Lifetime transfers: omissions: omission to exercise a right
IHTA84/S3(3) provides that, subject to certain requirements discussed below, the omission to exercise a right may be treated as a disposition and as such will be a transfer of value and, if not within any exemption, a chargeable transfer.
Andy owns property but, some years ago, Boris secured the right to acquire it at a price below its current market value. The right had to be exercised before 1 January 2001 which Boris deliberately fails to do and in effect decreases his estate but increases Andy’s. Subject to exemptions, the gift is taxable.
The requirement is that there shall be a ‘right’ which a person (the transferor) is in a position to exercise.
- The right may either be one connected with property or be purely contractual.
- This does not include rights that are primarily of a personal or non-pecuniary nature, the non-exercise of which do not diminish the value of the right-holder’s estate such as deliberately failing to vote at a company meeting on a topic not clearly resulting in a decrease in value of the person’s shares.
The result of failing to exercise the right must be to increase the value of:
- another person’s estate, or
- where the omission occurred on or after 11 April 1978, settled property in which no interest in possession exists.
If it is established that there was a right, and that the transferor by deliberately failing to exercise that right has diminished the value of their estate and increased that of another person (or settled property in which no interest in possession subsists) they are treated as having made a transfer of value (IHTA84/S3 (1)).

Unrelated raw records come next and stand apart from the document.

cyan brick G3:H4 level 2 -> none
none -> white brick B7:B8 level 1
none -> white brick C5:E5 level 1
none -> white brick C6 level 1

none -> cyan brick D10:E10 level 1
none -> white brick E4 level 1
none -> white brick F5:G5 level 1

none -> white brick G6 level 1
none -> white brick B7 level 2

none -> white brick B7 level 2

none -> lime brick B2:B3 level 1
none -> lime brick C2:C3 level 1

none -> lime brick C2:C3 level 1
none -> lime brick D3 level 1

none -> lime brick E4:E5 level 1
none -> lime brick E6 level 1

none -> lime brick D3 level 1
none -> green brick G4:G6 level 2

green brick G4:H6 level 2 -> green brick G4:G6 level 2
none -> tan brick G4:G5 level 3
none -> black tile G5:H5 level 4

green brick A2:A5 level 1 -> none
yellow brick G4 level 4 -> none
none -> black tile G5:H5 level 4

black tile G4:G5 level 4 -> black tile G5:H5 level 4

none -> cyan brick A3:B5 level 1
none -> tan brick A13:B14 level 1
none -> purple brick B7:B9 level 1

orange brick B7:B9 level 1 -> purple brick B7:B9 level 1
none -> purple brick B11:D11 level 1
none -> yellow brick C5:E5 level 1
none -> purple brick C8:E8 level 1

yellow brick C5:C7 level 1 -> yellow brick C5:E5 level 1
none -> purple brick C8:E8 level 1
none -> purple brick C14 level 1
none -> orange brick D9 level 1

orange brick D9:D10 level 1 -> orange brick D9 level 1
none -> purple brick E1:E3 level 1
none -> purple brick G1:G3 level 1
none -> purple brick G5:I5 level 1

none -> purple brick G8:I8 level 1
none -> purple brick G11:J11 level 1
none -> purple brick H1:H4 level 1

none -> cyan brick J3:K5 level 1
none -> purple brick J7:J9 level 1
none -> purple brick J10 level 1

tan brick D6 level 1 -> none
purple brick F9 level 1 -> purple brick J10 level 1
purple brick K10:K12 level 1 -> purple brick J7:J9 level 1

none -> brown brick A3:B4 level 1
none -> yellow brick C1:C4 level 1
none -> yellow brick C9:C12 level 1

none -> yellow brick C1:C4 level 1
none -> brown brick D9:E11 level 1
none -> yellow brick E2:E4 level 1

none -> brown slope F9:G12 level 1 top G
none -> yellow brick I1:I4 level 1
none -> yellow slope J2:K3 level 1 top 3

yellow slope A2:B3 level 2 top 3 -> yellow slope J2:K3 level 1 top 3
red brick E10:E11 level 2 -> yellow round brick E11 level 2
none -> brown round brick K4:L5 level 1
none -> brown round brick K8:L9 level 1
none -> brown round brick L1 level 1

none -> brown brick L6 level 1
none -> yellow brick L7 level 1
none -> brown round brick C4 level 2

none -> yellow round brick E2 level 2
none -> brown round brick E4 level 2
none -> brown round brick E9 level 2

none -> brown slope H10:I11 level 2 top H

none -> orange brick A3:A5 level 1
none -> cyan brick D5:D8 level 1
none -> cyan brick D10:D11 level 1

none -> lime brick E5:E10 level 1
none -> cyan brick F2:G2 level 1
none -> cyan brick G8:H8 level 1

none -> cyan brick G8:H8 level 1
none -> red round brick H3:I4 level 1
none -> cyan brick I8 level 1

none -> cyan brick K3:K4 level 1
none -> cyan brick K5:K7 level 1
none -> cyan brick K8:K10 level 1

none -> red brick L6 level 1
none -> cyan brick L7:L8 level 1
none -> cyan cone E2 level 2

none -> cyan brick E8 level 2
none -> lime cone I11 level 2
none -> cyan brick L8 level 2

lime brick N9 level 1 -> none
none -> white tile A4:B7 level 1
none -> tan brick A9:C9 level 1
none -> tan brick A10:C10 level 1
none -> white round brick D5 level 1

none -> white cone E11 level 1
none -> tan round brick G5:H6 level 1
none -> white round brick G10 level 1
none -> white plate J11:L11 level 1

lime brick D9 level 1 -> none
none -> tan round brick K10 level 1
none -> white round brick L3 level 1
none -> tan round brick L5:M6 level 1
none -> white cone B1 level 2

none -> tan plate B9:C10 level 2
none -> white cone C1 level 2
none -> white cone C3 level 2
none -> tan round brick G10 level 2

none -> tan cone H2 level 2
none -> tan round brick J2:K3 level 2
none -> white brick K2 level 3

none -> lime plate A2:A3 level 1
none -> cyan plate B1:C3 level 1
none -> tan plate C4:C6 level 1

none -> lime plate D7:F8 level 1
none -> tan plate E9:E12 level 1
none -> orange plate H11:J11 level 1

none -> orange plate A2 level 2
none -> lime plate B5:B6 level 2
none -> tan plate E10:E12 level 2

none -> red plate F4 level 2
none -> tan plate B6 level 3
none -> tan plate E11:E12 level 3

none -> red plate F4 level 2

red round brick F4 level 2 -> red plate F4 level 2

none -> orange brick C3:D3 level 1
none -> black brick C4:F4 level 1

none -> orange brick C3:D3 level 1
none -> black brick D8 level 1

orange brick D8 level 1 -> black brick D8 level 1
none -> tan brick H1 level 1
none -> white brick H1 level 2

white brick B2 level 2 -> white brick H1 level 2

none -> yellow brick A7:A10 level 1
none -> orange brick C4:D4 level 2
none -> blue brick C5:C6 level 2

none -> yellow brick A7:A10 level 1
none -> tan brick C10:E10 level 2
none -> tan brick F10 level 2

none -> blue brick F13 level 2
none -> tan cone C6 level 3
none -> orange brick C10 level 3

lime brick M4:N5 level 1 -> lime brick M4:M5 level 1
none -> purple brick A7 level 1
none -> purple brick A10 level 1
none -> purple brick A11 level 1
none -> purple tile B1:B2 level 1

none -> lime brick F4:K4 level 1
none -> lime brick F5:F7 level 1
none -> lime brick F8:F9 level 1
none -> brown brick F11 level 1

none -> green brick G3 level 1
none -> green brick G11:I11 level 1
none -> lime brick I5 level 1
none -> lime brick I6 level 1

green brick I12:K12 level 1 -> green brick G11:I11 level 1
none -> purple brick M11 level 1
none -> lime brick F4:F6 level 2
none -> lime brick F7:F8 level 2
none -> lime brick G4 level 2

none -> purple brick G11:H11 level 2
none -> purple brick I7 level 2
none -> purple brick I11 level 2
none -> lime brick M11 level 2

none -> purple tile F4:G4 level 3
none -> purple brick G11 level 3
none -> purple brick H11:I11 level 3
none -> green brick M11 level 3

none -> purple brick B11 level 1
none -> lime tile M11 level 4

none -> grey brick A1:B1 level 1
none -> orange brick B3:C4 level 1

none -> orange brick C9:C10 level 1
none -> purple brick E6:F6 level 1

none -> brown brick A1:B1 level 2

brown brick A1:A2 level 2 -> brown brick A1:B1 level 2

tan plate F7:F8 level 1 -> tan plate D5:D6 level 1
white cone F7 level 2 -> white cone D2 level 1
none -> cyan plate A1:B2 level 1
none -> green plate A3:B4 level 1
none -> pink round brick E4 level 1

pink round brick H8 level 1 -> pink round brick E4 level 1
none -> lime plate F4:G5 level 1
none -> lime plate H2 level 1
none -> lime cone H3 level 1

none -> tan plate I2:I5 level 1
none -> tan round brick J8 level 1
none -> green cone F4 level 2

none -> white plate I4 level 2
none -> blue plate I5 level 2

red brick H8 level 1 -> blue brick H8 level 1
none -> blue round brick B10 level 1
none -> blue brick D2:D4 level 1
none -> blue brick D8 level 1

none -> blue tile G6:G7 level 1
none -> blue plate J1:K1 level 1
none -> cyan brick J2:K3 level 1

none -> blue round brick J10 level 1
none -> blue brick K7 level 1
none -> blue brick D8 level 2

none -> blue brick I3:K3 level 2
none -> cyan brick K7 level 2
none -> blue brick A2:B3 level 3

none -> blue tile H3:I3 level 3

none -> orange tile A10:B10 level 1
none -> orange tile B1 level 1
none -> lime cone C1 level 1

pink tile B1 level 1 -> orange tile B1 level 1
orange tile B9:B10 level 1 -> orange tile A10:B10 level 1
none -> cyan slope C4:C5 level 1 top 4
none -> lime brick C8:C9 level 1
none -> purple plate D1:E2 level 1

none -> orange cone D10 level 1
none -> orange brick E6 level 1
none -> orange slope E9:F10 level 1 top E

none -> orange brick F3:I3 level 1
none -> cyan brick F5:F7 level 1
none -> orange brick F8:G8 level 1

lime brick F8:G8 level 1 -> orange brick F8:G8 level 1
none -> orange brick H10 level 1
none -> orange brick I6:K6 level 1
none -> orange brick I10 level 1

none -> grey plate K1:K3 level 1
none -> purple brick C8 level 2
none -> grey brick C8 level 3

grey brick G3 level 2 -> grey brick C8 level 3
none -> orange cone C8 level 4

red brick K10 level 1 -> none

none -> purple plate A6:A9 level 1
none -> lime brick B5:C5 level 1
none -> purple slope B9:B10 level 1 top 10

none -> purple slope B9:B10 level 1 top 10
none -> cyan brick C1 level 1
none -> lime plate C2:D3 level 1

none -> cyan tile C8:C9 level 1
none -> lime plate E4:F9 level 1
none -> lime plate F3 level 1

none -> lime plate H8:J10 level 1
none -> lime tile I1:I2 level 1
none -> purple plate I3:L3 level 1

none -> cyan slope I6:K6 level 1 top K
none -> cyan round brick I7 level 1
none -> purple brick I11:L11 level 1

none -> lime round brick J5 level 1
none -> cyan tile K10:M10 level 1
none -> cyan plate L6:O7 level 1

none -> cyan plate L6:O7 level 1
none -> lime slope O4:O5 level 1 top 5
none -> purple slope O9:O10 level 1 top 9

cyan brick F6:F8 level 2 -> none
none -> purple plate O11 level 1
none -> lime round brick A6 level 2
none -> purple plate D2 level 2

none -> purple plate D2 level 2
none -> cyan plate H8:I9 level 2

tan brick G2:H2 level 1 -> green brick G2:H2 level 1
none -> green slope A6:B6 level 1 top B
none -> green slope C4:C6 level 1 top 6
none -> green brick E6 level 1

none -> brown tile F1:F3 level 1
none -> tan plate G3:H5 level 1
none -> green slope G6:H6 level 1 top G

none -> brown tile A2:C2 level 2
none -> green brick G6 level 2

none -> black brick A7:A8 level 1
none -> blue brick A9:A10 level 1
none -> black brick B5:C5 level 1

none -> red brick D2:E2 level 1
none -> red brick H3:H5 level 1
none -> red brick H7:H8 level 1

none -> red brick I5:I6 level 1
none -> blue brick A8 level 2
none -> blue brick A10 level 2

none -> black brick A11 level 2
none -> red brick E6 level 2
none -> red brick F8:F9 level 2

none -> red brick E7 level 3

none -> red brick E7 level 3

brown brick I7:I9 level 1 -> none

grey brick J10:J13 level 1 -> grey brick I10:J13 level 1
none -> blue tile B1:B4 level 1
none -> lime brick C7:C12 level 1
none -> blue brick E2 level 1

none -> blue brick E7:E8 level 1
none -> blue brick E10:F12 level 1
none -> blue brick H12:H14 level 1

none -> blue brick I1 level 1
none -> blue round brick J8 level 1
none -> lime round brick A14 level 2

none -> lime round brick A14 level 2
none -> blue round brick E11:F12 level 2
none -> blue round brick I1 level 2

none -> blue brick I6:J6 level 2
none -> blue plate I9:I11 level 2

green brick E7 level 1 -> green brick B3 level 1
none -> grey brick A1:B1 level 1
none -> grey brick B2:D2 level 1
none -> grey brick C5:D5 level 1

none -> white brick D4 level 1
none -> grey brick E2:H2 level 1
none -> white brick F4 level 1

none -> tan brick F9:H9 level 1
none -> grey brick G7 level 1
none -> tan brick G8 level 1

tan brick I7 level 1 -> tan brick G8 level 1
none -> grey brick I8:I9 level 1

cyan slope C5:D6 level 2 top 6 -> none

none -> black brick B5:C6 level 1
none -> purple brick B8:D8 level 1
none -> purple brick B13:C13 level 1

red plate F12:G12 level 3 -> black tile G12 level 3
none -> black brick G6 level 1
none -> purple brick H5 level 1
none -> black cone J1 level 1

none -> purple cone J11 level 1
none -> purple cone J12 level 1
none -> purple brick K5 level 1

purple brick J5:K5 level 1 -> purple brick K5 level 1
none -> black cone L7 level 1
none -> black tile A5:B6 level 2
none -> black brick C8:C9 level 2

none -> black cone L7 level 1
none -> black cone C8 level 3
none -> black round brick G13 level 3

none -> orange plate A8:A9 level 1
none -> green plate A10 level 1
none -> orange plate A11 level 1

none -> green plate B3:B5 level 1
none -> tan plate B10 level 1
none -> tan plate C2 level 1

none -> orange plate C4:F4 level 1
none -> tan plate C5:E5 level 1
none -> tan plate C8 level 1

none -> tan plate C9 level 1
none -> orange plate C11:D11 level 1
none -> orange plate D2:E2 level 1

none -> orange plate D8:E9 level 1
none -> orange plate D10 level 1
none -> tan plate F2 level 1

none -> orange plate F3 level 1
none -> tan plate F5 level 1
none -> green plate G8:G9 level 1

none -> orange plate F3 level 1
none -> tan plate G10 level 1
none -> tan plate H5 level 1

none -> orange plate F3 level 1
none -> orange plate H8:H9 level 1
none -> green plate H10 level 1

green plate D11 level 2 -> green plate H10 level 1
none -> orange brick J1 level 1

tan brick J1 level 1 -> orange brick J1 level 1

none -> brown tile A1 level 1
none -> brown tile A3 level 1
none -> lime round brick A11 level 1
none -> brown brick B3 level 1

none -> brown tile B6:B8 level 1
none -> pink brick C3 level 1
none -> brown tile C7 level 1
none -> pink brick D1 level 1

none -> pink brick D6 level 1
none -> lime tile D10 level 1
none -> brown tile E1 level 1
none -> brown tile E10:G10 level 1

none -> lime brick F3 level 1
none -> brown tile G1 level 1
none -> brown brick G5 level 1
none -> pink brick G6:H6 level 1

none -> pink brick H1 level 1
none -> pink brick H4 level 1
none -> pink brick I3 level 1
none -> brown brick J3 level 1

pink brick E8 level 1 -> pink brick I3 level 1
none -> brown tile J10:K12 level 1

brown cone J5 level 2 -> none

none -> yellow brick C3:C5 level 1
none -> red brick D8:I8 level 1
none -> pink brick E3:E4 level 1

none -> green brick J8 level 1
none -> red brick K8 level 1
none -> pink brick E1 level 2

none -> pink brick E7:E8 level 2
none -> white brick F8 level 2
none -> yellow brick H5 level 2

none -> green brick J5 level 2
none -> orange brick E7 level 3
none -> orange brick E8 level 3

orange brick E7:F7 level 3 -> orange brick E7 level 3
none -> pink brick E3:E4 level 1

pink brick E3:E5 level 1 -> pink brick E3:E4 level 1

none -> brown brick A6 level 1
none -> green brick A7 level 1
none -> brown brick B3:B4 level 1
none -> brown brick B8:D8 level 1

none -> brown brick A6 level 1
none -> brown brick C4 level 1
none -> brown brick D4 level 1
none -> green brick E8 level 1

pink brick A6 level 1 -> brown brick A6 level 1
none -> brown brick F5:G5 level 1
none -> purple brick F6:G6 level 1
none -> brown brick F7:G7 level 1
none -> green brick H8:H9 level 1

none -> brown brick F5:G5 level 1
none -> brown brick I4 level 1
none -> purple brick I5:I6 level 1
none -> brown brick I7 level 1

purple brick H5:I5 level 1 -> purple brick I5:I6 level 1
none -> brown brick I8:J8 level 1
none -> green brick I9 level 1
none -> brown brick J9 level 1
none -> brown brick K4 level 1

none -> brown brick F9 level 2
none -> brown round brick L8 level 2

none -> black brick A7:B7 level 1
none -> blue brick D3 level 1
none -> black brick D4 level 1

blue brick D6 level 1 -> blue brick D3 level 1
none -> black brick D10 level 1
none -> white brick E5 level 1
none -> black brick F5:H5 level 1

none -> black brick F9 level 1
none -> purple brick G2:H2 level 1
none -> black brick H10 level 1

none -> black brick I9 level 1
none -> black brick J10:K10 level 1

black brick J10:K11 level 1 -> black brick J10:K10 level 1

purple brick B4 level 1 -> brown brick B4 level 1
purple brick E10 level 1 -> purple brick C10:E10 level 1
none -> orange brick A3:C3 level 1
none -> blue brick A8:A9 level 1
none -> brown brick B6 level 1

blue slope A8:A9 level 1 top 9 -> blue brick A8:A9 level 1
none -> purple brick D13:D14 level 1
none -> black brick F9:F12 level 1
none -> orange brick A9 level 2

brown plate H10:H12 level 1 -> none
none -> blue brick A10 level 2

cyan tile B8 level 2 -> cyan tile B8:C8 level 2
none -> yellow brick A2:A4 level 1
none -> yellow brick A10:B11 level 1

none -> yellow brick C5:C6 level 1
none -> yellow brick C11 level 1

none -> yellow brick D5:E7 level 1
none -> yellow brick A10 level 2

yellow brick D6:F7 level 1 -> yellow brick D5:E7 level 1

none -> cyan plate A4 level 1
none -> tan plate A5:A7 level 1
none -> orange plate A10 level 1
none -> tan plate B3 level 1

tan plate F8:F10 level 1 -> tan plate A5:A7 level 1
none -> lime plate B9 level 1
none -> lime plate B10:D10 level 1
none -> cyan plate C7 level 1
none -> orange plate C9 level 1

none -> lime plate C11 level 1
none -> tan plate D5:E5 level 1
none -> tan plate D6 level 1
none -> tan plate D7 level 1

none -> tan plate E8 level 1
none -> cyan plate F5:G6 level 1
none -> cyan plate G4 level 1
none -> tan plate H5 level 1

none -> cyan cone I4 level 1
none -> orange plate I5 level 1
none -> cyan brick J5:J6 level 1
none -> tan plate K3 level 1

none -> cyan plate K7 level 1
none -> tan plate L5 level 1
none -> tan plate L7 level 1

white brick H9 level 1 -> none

If the right subsisted for a period, the disposition is regarded as made at the last opportunity of exercising the right. The timing may be important in respect of valuation dates and the date for interest.
A further overriding condition is that the failure to exercise the right must be deliberate.
Interaction with other statutory provisions
In considering IHTA84/S3 (3), bear in mind the possible effects of IHTA84/S10 (1). This would cover such events as failure to take up a rights issue solely because of a shortage of ready cash, or failure to litigate a claim against a stranger purely to avoid the uncertainty and costs involved in a law suit.
Although S3(3) deems a disposition to have been made, it is then covered directly by S3(1) without the aid of S3(4). The exemptions in IHTA84/S19 to 22 therefore apply to the deemed disposition and are not excluded by IHTA84/S19(5), IHTA84/S20(3), IHTA84/S21(5) and IHTA84/S22(6).